Marmoset monkeys are also able to engage each other for up to 30 minutes at a time in vocal turn-taking, a new research ahs suggested.

Washington: Marmoset monkeys are also able to engage each other for up to 30 minutes at a time in vocal turn-taking, a new research has suggested.

Asif Ghazanfar of Princeton University said that they were surprised by how reliably the marmoset monkeys exchanged their vocalizations in a cooperative manner, particularly since in most cases they were doing so with individuals that they were not pair-bonded with.

He said that this makes what we found much more similar to human conversations and very different from the coordinated calling of animals such as birds, frogs, or crickets, which is linked to mating or territorial defense.

In other words, both people and marmosets appear to be willing to "talk" to just about anyone, and without any rude interruptions.

The discovery makes marmosets rather unique, the researchers say, noting that chimps and other great apes "not only don`t take turns when they vocalize, they don`t seem to vocalize much at all, period!"
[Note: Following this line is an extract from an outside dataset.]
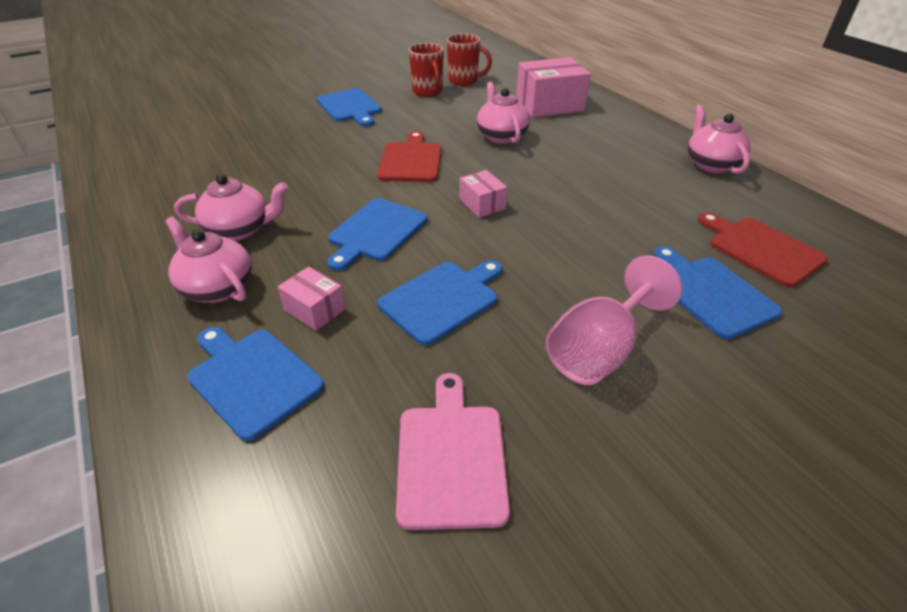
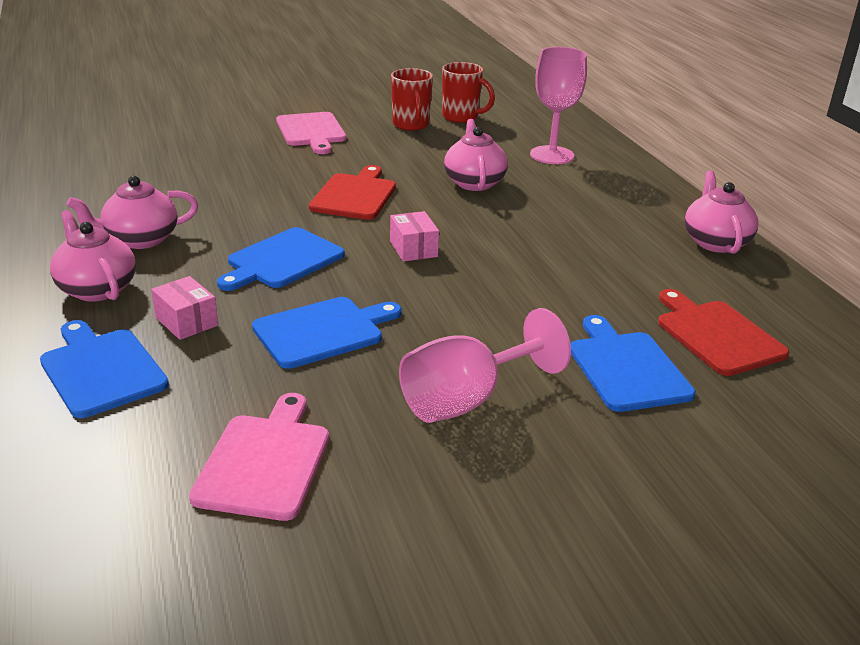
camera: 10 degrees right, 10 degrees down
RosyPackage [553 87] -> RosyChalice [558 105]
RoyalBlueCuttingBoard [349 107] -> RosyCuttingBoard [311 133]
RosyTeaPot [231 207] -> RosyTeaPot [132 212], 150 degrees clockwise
Ghazanfar and first author of the study Daniel Takahashi suspected that those features would support the self-monitored give and take that a good conversation requires.

To find out, they placed marmosets in opposite corners of a room in which they could hear but not see each other and recorded the exchanges that ensued. They found that marmosets don`t call at the same time, but rather wait for about 5 seconds after one is finished calling to respond. In other words, they follow a set of unspoken rules of conversational etiquette.

The study has been published in Cell Press journal Current Biology.